One droplet is even smaller than the other. When a small electric current is applied to the droplets, atoms slowly eek off the larger droplet and join the smaller one. The small droplet grows – but never gets as big as the other droplet – and eventually bumps into the large droplet. As they touch, the large droplet rapidly sops up the atoms it had previously sloughed off. This quick shift in energy produces a power stroke.
The technique exploits the fact that surface tension -- the tendency of atoms or molecules to resist separating -- becomes more important at small scales. Surface tension is the same thing that allows some insects to walk on water.

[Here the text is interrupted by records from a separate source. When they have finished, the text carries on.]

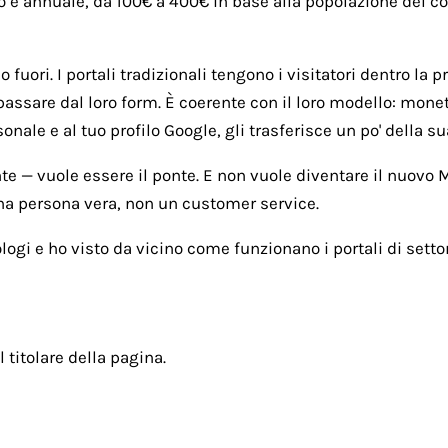
o è annuale, da 100€ a 400€ in base alla popolazione del com
fuori. I portali tradizionali tengono i visitatori dentro la p
passare dal loro form. È coerente con il loro modello: monet
ale e al tuo profilo Google, gli trasferisce un po' della sua
nte — vuole essere il ponte. E non vuole diventare il nuovo
una persona vera, non un customer service.
ogi e ho visto da vicino come funzionano i portali di settor
l titolare della pagina.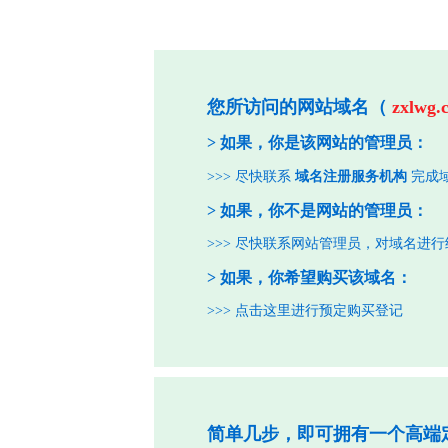
您所访问的网站域名（
zxlwg.
> 如果，你是该网站的管理员：
>>> 尽快联系
域名注册服务机构
完成
> 如果，你不是网站的管理员：
>>> 尽快联系网站管理员，对域名进
> 如果，你希望购买该域名：
>>>
点击这里进行预定购买登记
简单几步，即可拥有一个高端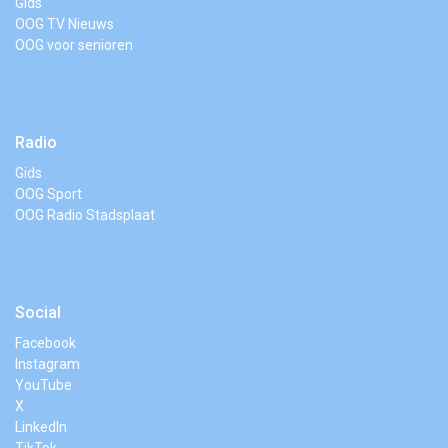
Gids
OOG TV Nieuws
OOG voor senioren
Radio
Gids
OOG Sport
OOG Radio Stadsplaat
Social
Facebook
Instagram
YouTube
X
LinkedIn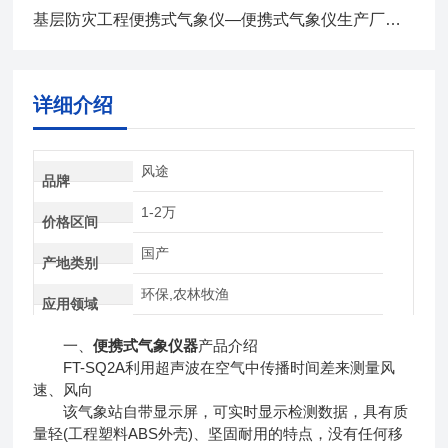
基层防灾工程便携式气象仪—便携式气象仪生产厂家2024顺丰包邮
详细介绍
风途
品牌
1-2万
价格区间
国产
产地类别
环保,农林牧渔
应用领域
一、
便携式气象仪器
产品介绍
FT-SQ2A利用超声波在空气中传播时间差来测量风
速、风向
该气象站自带显示屏，可实时显示检测数据，具有质
量轻(工程塑料ABS外壳)、坚固耐用的特点，没有任何移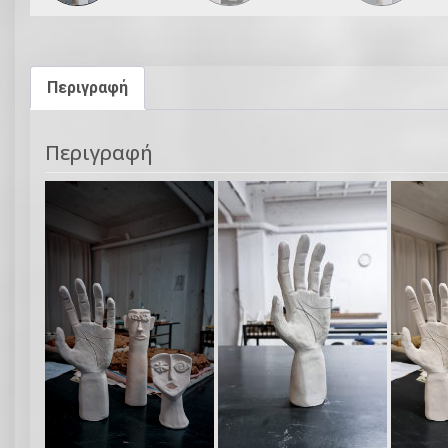
Περιγραφή
Περιγραφή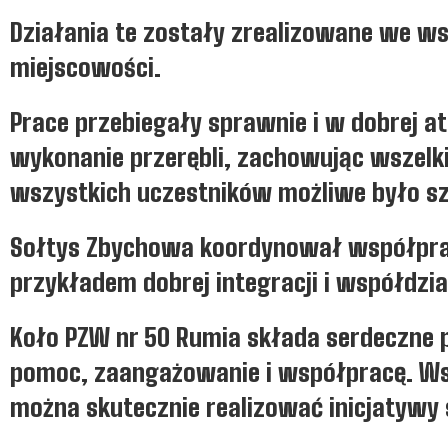
Działania te zostały zrealizowane we 
miejscowości.
Prace przebiegały sprawnie i w dobrej a
wykonanie przerębli, zachowując wszel
wszystkich uczestników możliwe było sz
Sołtys Zbychowa koordynował współpracę
przykładem dobrej integracji i współdzi
Koło PZW nr 50 Rumia składa serdeczne
pomoc, zaangażowanie i współpracę. Wsp
można skutecznie realizować inicjatywy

The motor, a surface-tension-driven nanoelectromechanical relaxation oscillator, was built by a team of researchers led by Alex Zettl at the University of California, Berkeley.
Although the amount of energy produced is small -- 20 microwatts -- it is quite impressive in relation to the tiny scale of the motor. The whole setup is less than 200 nanometers on a side, or hundreds of times smaller than the width of a human hair. If it could be scaled up to the size of an automobile engine, it would be 100 million times more powerful than a Toyota Camry’s 225 horsepower V6 engine, the researchers say.